##  Decision Tree Regression

- One of the most widely used and practical methods for inductive inference
- Approximates discrete-valued functions (including disjunctions)
- Can be used for classification or regression since accept any variable.
- Are attractive models if we care about interpretability. Like the name decision tree suggests, we can think of this model as breaking down our data by making decisions based on asking a series of questions
- Unlike linear models, decision trees are able to capture non-linear interaction between the features and the target.
- In classification is used Information Gain (IG) function, in regression we use MSE

![Decision Tree Example](../img/reg15.png)

### Decision Tree in a Regression Problem

When predicting a numeric variable, the idea of a tree construction remains the same, but the quality criteria changes: 

- Variance around the mean (or variance reduction): 

$$\Large D = \frac{1}{\ell} \sum\limits_{i =1}^{\ell} (y_i) $$

where $\ell$ is the number of samples in a leaf, $y_i$ is the value of the target variable.

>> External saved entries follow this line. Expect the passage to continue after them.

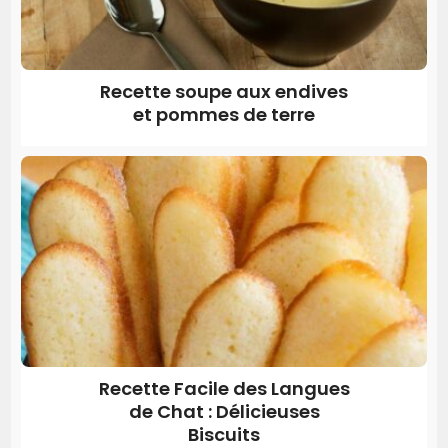
Recette soupe aux endives
et pommes de terre
Recette Facile des Langues
de Chat : Délicieuses
Biscuits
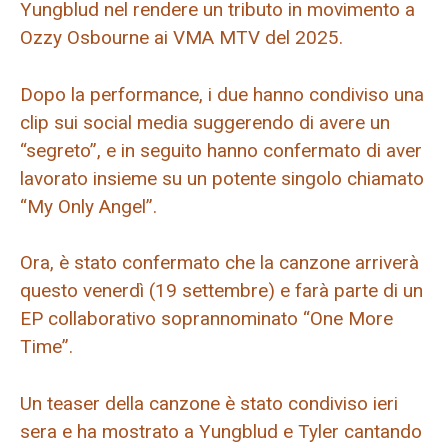
Yungblud nel rendere un tributo in movimento a
Ozzy Osbourne ai VMA MTV del 2025.
Dopo la performance, i due hanno condiviso una
clip sui social media suggerendo di avere un
“segreto”, e in seguito hanno confermato di aver
lavorato insieme su un potente singolo chiamato
“My Only Angel”.
Ora, è stato confermato che la canzone arriverà
questo venerdì (19 settembre) e farà parte di un
EP collaborativo soprannominato “One More
Time”.
Un teaser della canzone è stato condiviso ieri
sera e ha mostrato a Yungblud e Tyler cantando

Simply put, by minimizing the variance around the mean, we look for features that divide the training set in such a way that the values of the target feature in each leaf are roughly equal.

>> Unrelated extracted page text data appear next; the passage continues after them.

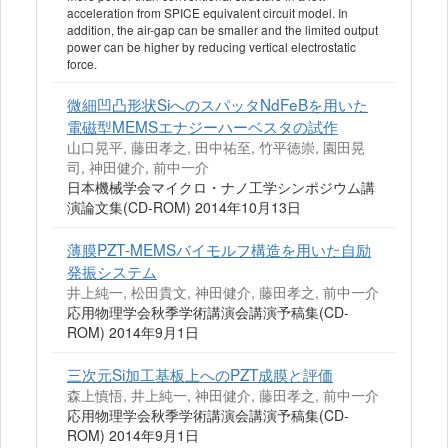
acceleration from SPICE equivalent circuit model. In
addition, the air-gap can be smaller and the limited output
power can be higher by reducing vertical electrostatic
force.
微細凹凸形状SiへのスパッタNdFeBを用いた
電磁型MEMSエナジーハーベスタの試作
山口晃平, 藤田孝之, 田中祐至, 竹平徳崇, 園田晃
司, 神田健介, 前中一介
日本機械学会マイクロ・ナノ工学シンポジウム講
演論文集(CD-ROM) 2014年10月13日
薄膜PZT‐MEMSバイモルフ構造を用いた自励
発振システム
井上純一, 松田貴文, 神田健介, 藤田孝之, 前中一介
応用物理学会秋季学術講演会講演予稿集(CD-
ROM) 2014年9月1日
三次元Si加工基板上へのPZT成膜と評価
森上慎悟, 井上純一, 神田健介, 藤田孝之, 前中一介
応用物理学会秋季学術講演会講演予稿集(CD-
ROM) 2014年9月1日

- Each internal node represents a test on an feature resulting on the split of the current sample.
- At each step the algorithm selects the feature and a cutoff value that maximises a given metric.
- Different metrics exist for regression tree (target is continuous) or classification tree (the target is qualitative).

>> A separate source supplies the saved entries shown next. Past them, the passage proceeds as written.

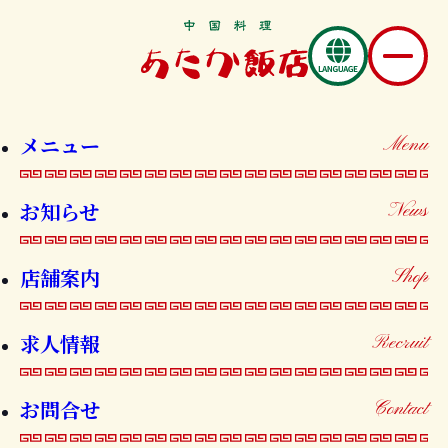
お知らせ
メニュー
Menu
News
お知らせ
News
店舗案内
Shop
大エビのチリソース 割引LINEクー
求人情報
Recruit
ポンが発行されました！
お問合せ
Contact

**Note:** is that tree based models are not designed to work with very sparse features. When dealing with sparse input data (e.g. categorical features with large dimension), we can either pre-process the sparse features to generate numerical statistics, or switch to a linear model, which is better suited for such scenarios.

In [None]:
import numpy as np
import matplotlib.pyplot as plt
import pandas as pd
import seaborn as sns; sns.set()
%matplotlib inline

### Code Dictionary
code | description
-----|------------
`.iloc` | Pandas purely integer-location based indexing for selection by position.
`.DecisionTreeRegressor` | Regression model with Decision Trees.
`.arrange()` | Generates evenly spaced values within a given interval.
`.reshape()` | Gives a new shape to an array without changing its data.

In [None]:
dataset = pd.read_csv('../datasets/position_salaries.csv')
X = dataset.iloc[:, 1:2].values
y = dataset.iloc[:, 2].values.reshape(-1, 1)

In [None]:
dataset

In [None]:
from sklearn.tree import DecisionTreeRegressor
regressor = DecisionTreeRegressor(random_state = 0)
regressor.fit(X, y)

In [None]:
X_grid = np.arange(min(X), max(X), 0.01) 
X_grid = X_grid.reshape((len(X_grid), 1))
plt.scatter(X, y, color = 'red')
plt.plot(X_grid, regressor.predict(X_grid), color = 'blue')
plt.title('Decision Tree')
plt.xlabel('Position level')
plt.ylabel('Salary')


Why chose decision trees?
Different kinds of models have different advantages. The decision tree model is very good at handling tabular data with numerical features, or categorical features with fewer than hundreds of categories. Unlike linear models, decision trees are able to capture non-linear interaction between the features and the target.